Le métavers ne fera pas exception. Son succès ne cesse de se confirmer dans l’univers des jeux en ligne, développés par des éditeurs comme Epic Games ou Roblox. Mais il possède aussi des débouchés très prometteurs, par ses capacités de simulation, au profit de publics professionnels, notamment dans l’industrie, dans la santé et surtout dans l’éducation. Pour cela, il est important de ne pas renouveler les erreurs commises lors de la naissance de l’économie numérique, en la laissant devenir l’apanage de monopoles privés ou des États-Unis au moment où la fragmentation d’Internet accompagne celle de la mondialisation.

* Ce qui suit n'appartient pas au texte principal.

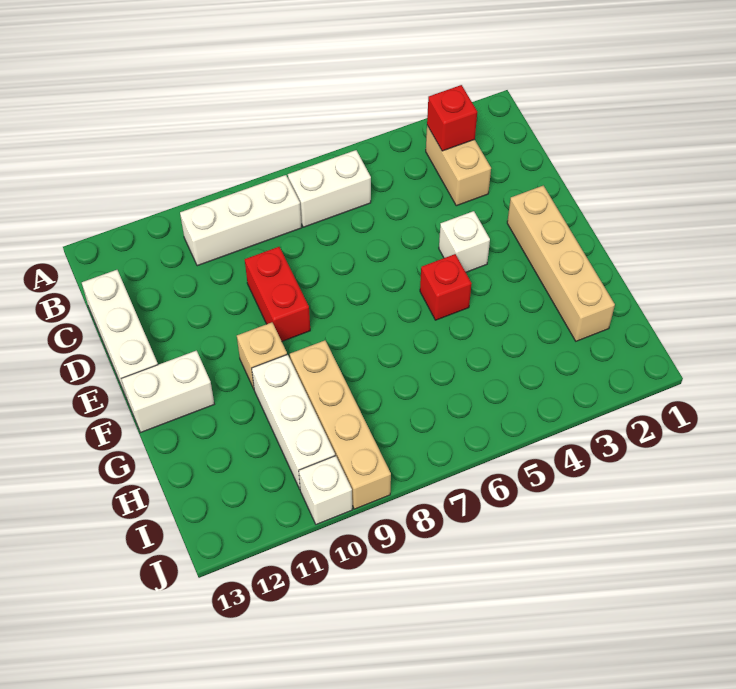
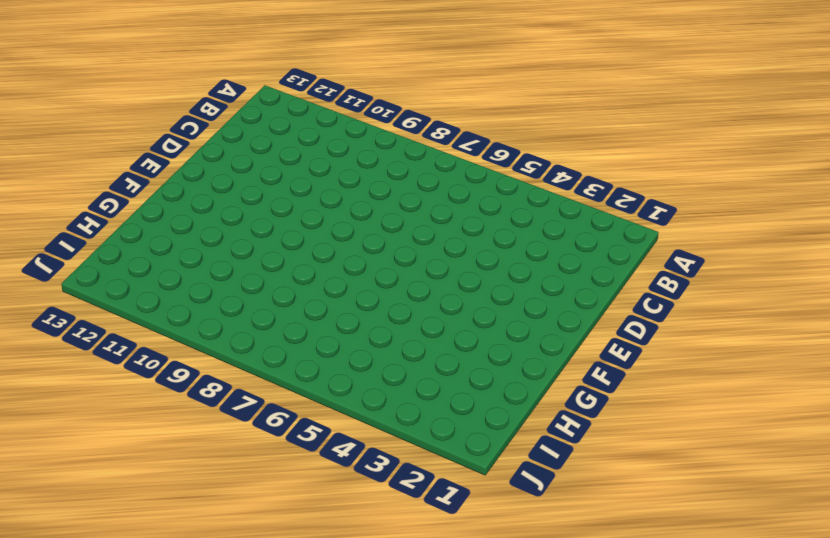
none -> tan 1x2 brick [426,126,491,206]
none -> white 1x2 brick [288,150,371,227]
none -> white 1x3 brick [180,175,302,266]

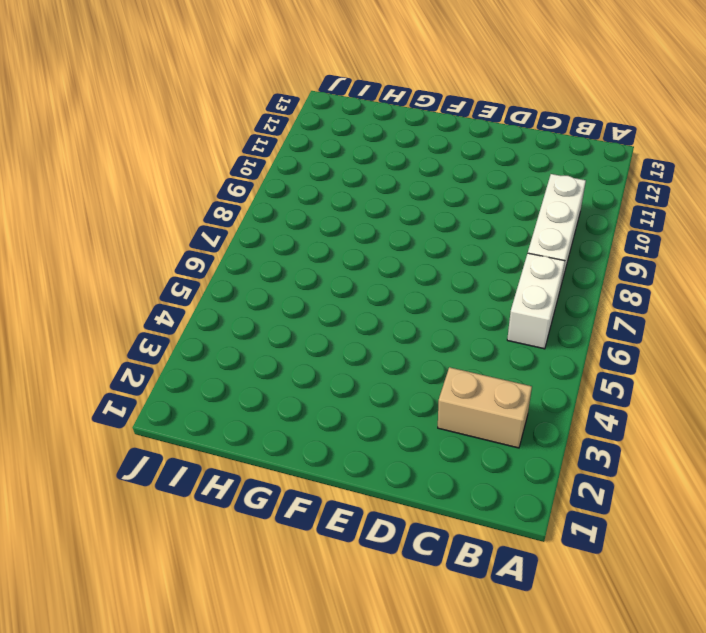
none -> white 1x3 brick [82,270,158,396]
none -> red 1x2 brick [245,247,310,341]
none -> tan 1x4 brick [507,186,615,341]

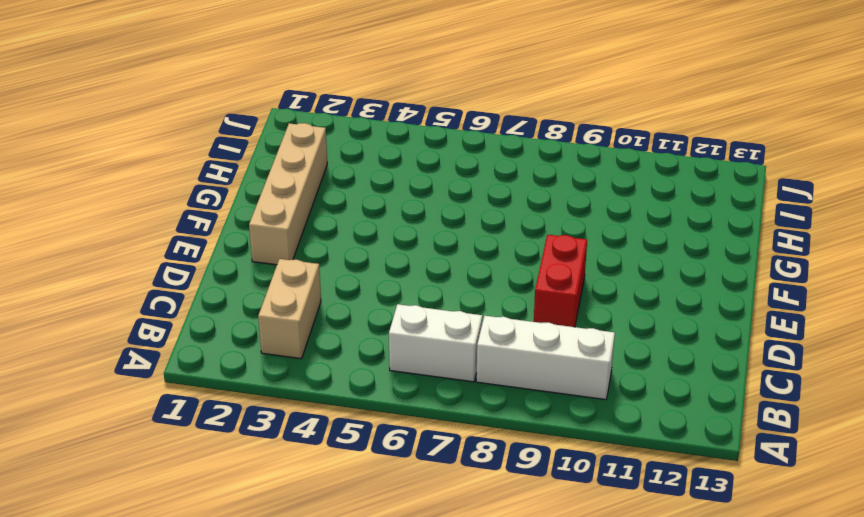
none -> white 1x3 brick [82,270,158,396]
none -> white 1x1 brick [439,211,490,272]
none -> red 1x1 brick [420,254,472,320]

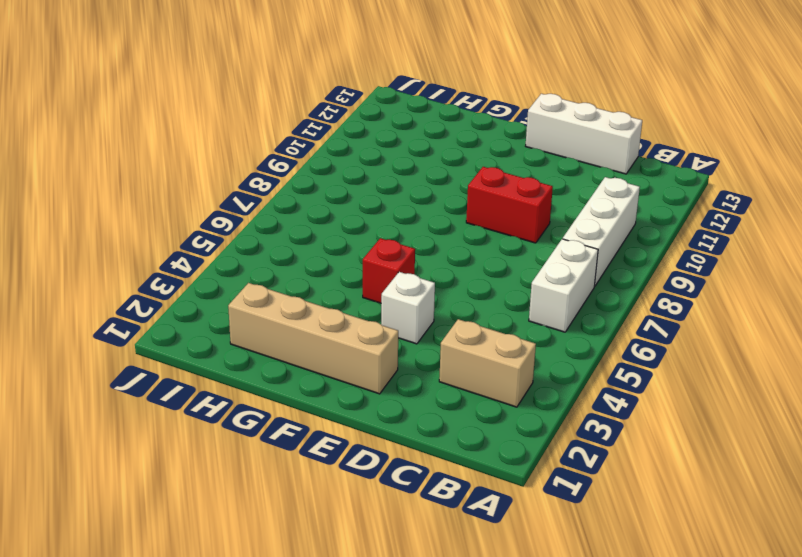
none -> tan 1x1 brick [237,322,287,389]
none -> white 1x2 brick [121,351,214,432]
none -> tan 1x4 brick [290,340,391,509]

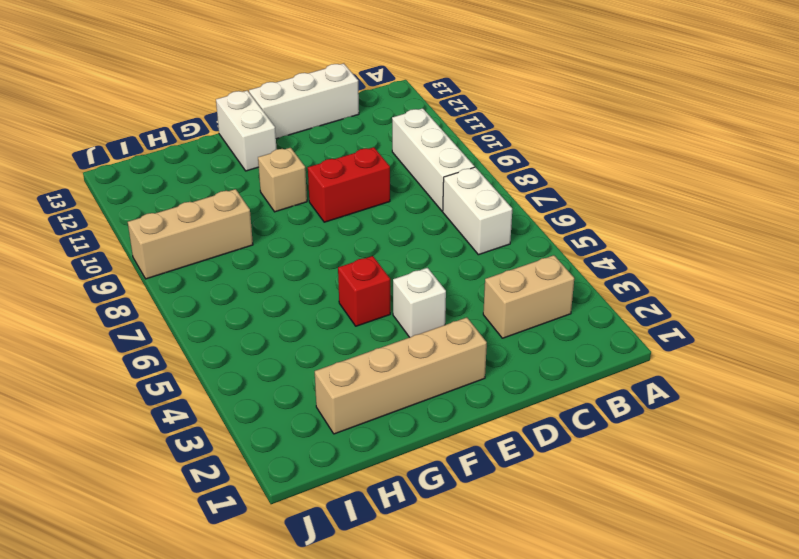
tan 1x3 brick [128,189,253,279] -> tan 1x4 brick [290,340,391,509]
none -> white 1x3 brick [252,354,335,489]
none -> white 1x1 brick [299,456,352,524]
none -> red 1x1 brick [427,85,477,151]

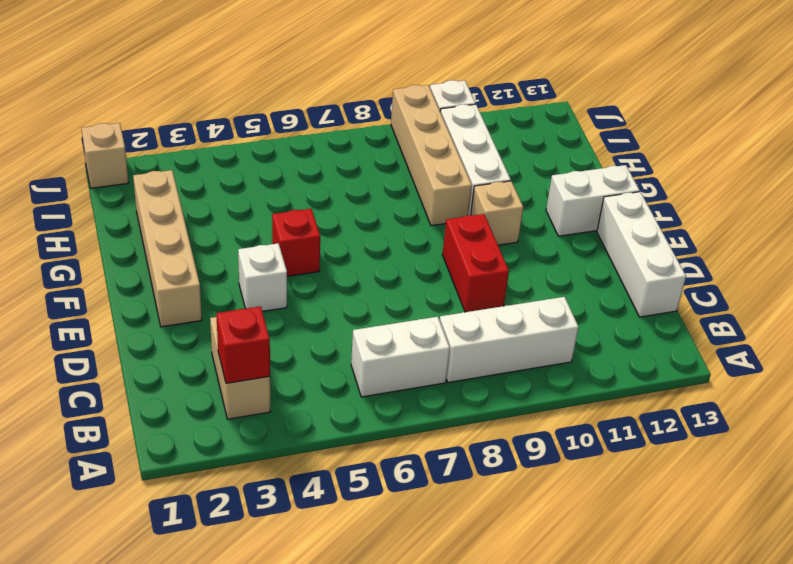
tan 1x1 brick [82,123,129,188] -> none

Les technologies de l’Internet immersif sont promises à un bel venir. Mais elles doivent être réorientées vers des usages professionnels et vers la connaissance. Les métavers doivent être divers, ouverts à la concurrence, régulés et créateurs de valeur ajoutée économique, sociale et environnementale. Au lieu de projeter la réalité dans un monde virtuel banalisé pour réinventer des rentes de monopole, utilisons les outils numériques pour améliorer le monde réel, en donnant la priorité à l’éducation et à la transition écologique. Le Zuckervers est mort, vive les métavers.